In February of 2020, long before he was chosen to be the next National Security Advisor by president-elect Joe Biden, Jake Sullivan co-authored an essay in Foreign Policy about the nexus between economic policy and security policy.
Reflecting on the rise of China and the increasingly rapid pace of change around the world, Sullivan and co-author Jennifer Harris argued that the foreign policy community needed to reach for “a new economic model.” They said “America’s national security depends on it.”
Reasonable people can disagree on what the elements of such an economic model might be, but there is widespread agreement across the political spectrum that the government needs to promote private-sector research and development.
Technological innovation isn’t just a driver of progress and prosperity, it is essential to deterring and/or defeating aggression. One need look no further than the performance of Russian weapons in Ukraine to grasp what happens when a nation falls behind.
However, innovation in the national-security arena means something different today than it did during the cold war. At the time Sullivan coauthored his piece about a new economic model, the top-ten technologies identified by the Pentagon as national-security priorities included microelectronics (#1), 5G communications (#2), biotechnology (#4), artificial intelligence (#5), and other “dual-use” technologies.
The implication is clear: sustaining a robust national-security posture today requires more than just encouraging research and development of defense-unique technologies, it demands broad support of commercial innovation.
One area where Washington has an uneven track record in this regard is tax policy. The United States maintained one of the highest corporate income-tax rates in the world for many years until 2017, when Congress brought the rate into alignment with rates in other countries.
However, in enacting that change, it also made the treatment of private R&D investments less favorable than is typical of other advanced economies. Prior to 2017, the Internal Revenue Code had allowed companies to deduct from their taxable base the full amount of allowable R&D expenses made in the year they occurred, or spread the deductions out over a period of up to five years.
But the same Tax Cuts & Jobs Act that lowered the corporate income-tax rate also required that starting in 2022, companies would only be able amortize R&D spending over a five-year period in order to receive the full benefits of tax deduction (15 years in the case of R&D conducted overseas).
That change, which is supposed to take effect this year, is a significant hit to corporate cash flow and a disincentive to engage in R&D. For instance, applying the maximum corporate income-tax rate using the traditional approach favored by many companies, 21% of R&D expenditures could be shielded from taxation in the year they occurred. Under the new rule, the deduction falls to only 4.2% per year spread over five years.
Eventually the company taking the deductions gets the full 21% of its investment shielded, but that takes five years and thus it has less cash flow with which to work in any given year.
This is very different from the practice in China, where companies can expense 200% of their R&D outlays in the year they occur. In fact, it is different from the practice of every other industrialized country, because using tax policy to support investment in R&D has become the global norm.
Since the proposed change was delayed by five years, it isn’t clear that lawmakers supporting the language in the 2017 legislation understood what the fallout from the change would be. However, a 2019 study by Ernst & Young projected the eventual impact on research and development in the U.S., and it was decidedly negative:
- As currently worded, the new approach would reduce domestic R&D spending by $4.1 billion annually during the first five years the provision is in effect, and then by $10.1 billion in subsequent years.
- The new approach would reduce domestic employment in R&D activities by 23,4000 positions in each of the first five years it is in effect, and by 58,600 in each subsequent year.
- It would also reduce domestic labor-related income by $3.3 billion in each of the first five years it is in effect, and then by $8.2 billion annually in later years.
The heavy impact on employment and income reflects the fact that roughly 70% of all expenses claimed under the R&D Tax Credit are for the compensation of skilled technical personnel like scientists and engineers. Texas alone would eventually lose nearly $400 million annually in R&D-related wages as a result of how the law dictates amortization of expenditures, compared with what would happen under the traditional approach of deducting all allowable expenditures in the year they occur.

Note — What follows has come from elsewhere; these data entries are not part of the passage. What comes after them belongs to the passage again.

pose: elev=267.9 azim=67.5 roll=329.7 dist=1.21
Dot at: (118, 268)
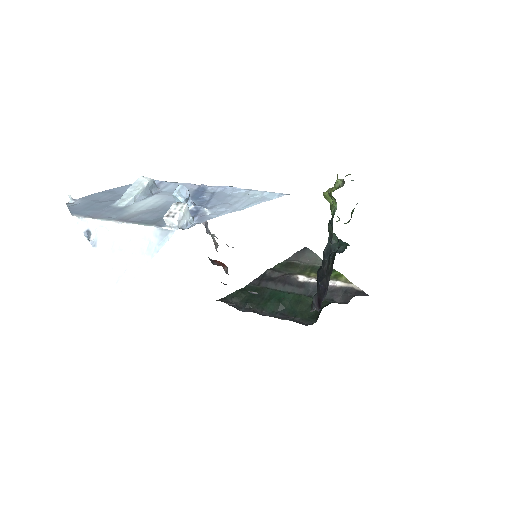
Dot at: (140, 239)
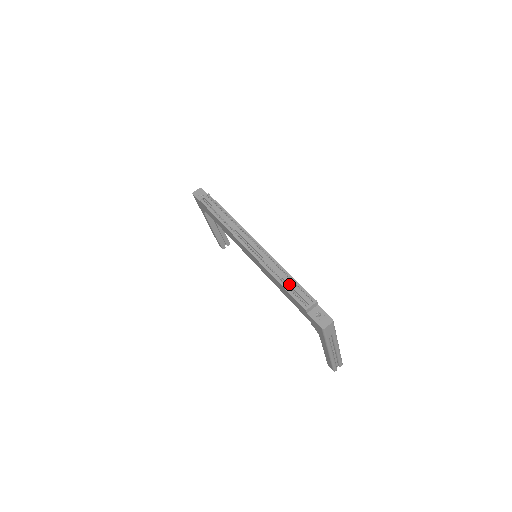
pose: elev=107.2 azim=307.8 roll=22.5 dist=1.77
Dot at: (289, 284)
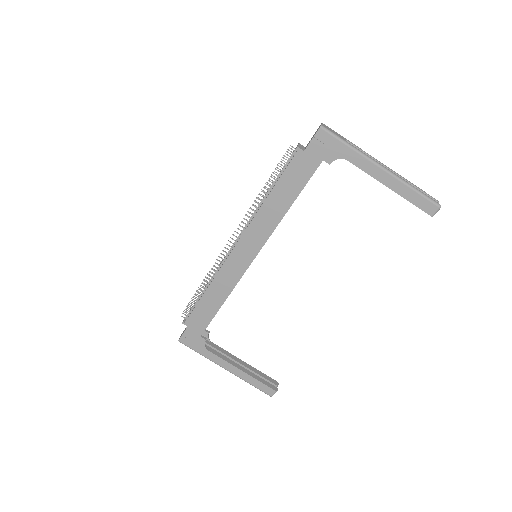
Dot at: (275, 180)
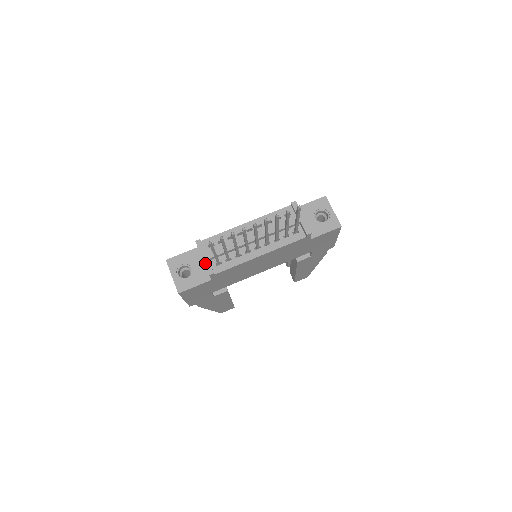
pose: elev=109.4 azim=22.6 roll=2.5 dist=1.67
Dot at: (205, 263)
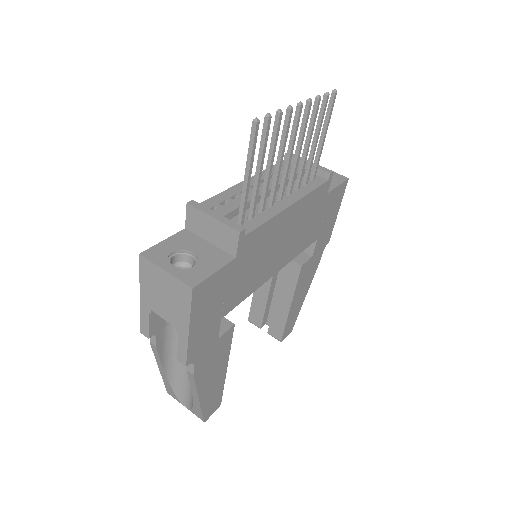
Dot at: (222, 221)
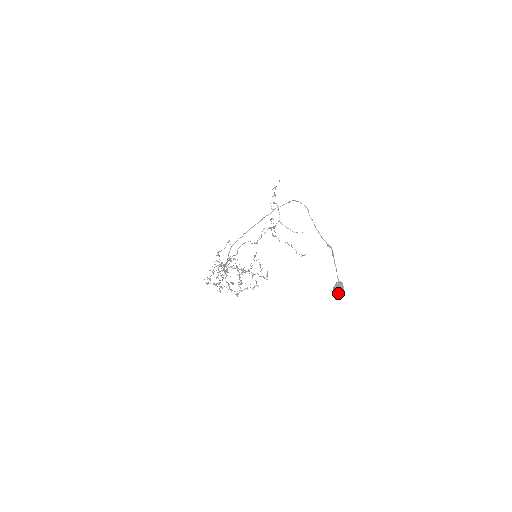
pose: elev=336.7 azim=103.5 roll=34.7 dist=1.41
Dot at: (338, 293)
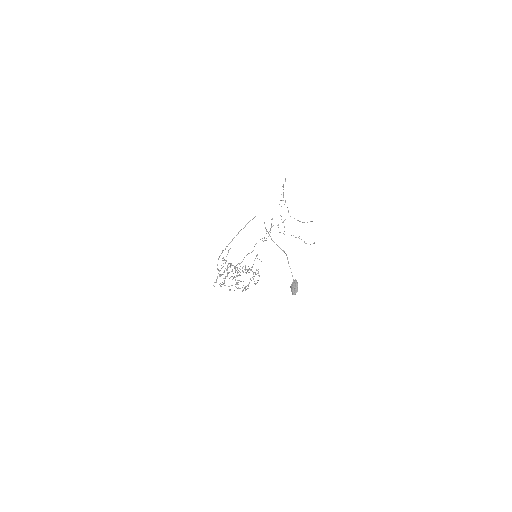
Dot at: (293, 290)
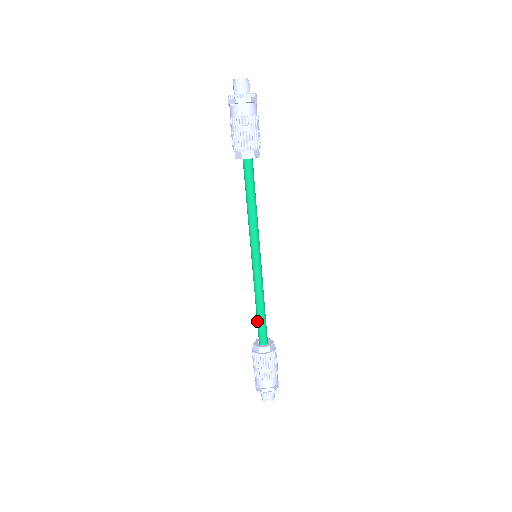
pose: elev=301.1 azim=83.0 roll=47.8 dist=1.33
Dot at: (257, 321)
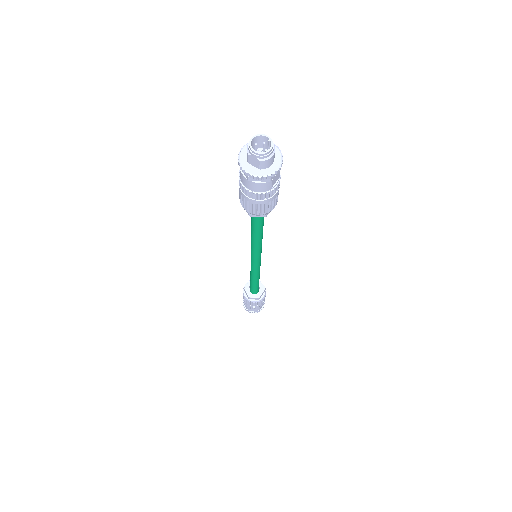
Dot at: (253, 286)
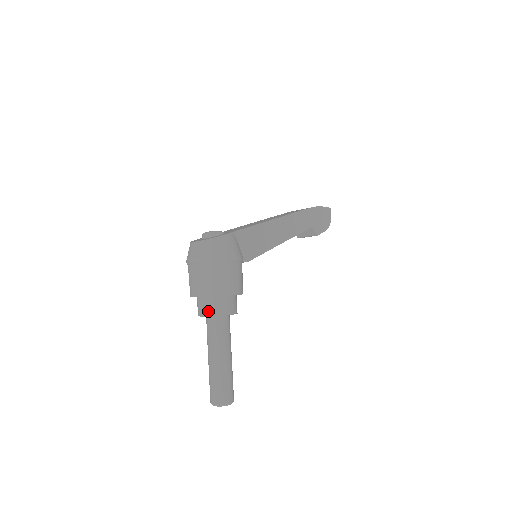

The United States, one of the first countries during the postwar period to recognize the importance of R&D in its tax code, would thus become the most retrograde of nations in its approach to the subject, dead last among industrialized countries in rewarding innovation.
The U.S. was already losing ground globally before the new law took effect: in 1999, America accounted for 40% of all global R&D, but by 2019—the last “normal” year before the pandemic—that share had fallen to 30%. Meanwhile, China’s share of global R&D outlays had risen steadily to 24% in the latter year.
It is no surprise that China’s investment in research and development is rising. Beijing has committed to becoming the world’s leading technological powerhouse by 2049, the hundredth anniversary of the founding of the People’s Republic. What is harder to understand is why the U.S. government would start treating R&D more harshly in its tax system at a time when China’s rise is widely deemed the greatest challenge to U.S. security.
There appears to be broad bipartisan support in Congress for preventing the new rule from taking effect, but that requires amending Section 174 of the relevant law and thus far it has not been done. The omnibus spending bill expected to replace the current continuing resolution that keeps the government running looks like the last opportunity this year to fix the problem.